That Deadman Dance
Kim Scott
Bloomsbury USA
Hardcover
368 pages
February 2012
As an Australian born and bred, I was proud to read, Scott’s historical novel of the tumultuous nineteenth century, when colonial Britain’s dominion over Australia is in its infancy and the native Aboriginal tribes are held within the grasp of an uncaring government authority
that considers them at best pests, at worst heathens who need to be educated in Christian ways.
Amid the boom of ocean upon rock, the shrill caw of birds rising and falling with the sea spray, we see a dark figure of a boy in the rigging and anchoring of a whaling ship in
the great protected bay of King George Town. The boy, Bobby Wabalanginy, is clever and brave and smart. Emboldened by the blue of the sky and the many shifting tilting surfaces below, Bobby feels perfectly at home on a whaling boat, where the reflections of the stars and the moon are made so real.
Although he was only a young boy when the white man first came to this area, Bobby and his fellow tribesmen Menak and Wooral have never forgotten how their first friend, Dr. Jonathan Cross, bought them gifts from far beyond the horizon. It was towards Dr. Cross that they first performed the
tentative dance of friendship, “the deadman dance,” the ceremony for greeting people who had come from across the seas.
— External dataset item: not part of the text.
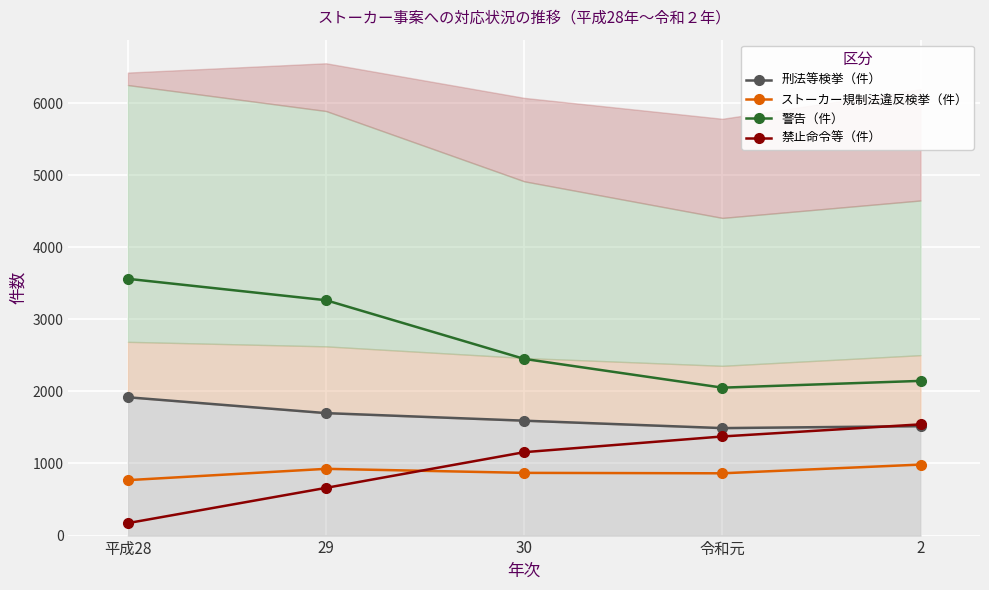

What are all the series names shown in the legend?

刑法等検挙（件）, ストーカー規制法違反検挙（件）, 警告（件）, 禁止命令等（件）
Cross’s experience of the fledgling colony and his acknowledged good relations with its Noongar people only seem to diminish his personal sense of authority. Unfortunately, there will be one last breath of eucalyptus leaves, of earth and of sun-warmed granite. Cross’s wracking cough is as familiar to Bobby as the “creaking timbers," eventually derailing his proposal to make a life in this most isolated of places where the land encloses the ocean.
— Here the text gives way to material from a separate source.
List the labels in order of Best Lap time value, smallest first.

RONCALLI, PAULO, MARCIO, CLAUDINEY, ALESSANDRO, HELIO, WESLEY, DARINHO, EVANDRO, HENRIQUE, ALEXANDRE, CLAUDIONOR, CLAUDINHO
While Cross’s first hesitant friendships with the Noongar tribe are essential to our understanding of how the natives will eventually be exploited, imprisoned, and even murdered, Bobby’s journey is the core of the novel, his life symbolizing a reckoning
of the ambiguities of both black and white man. Through Bobby’s wise and garrulous voice, we follow this transition from military garrison to colony and the factors crucial to its success. Other settlers arrive and find themselves unhindered by matters of class: Georgie Chaine brings money, stock, tools and enterprise; proud soldier Alexander Killiam becomes harbor master and pilot.
Here in this very place, Bobby is tied to the same coincidence of natural rhythms. Far beyond the movements of sun and wind, of fish, birds and animals, it comes as no surprise
that the Noongar will gradually find their way of life decimated by the marauding white man, these “pale horizon people” who amid so much casual violence "chase us from our own country, and kill our animals.”
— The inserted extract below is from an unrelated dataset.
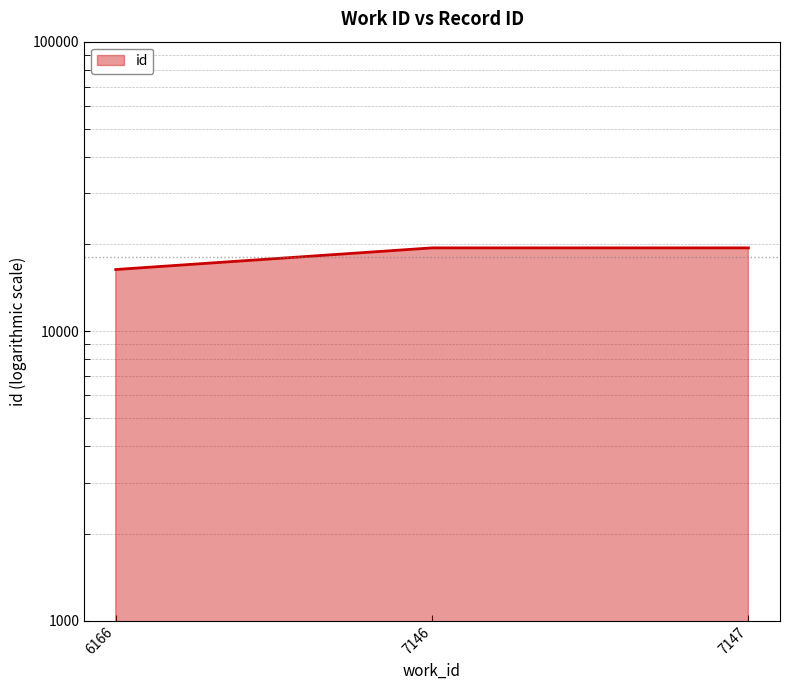

Reading left to right, what are all the values shown in this chart?

6166=16333	7146=19399	7147=19400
Scott’s gorgeous phrases drive the novel: the echoing shapes of whalebone and moon beach, the deep blue and turquoise water, and a ship that tears blubber from a whale while shafts of sunlight shift restlessly "like thick smoke." Difficult and complex, Bobby continues to sing and dance, his melancholy innocence reflecting life and death, embodying all that is noble about the delicate spirit of his ancestors.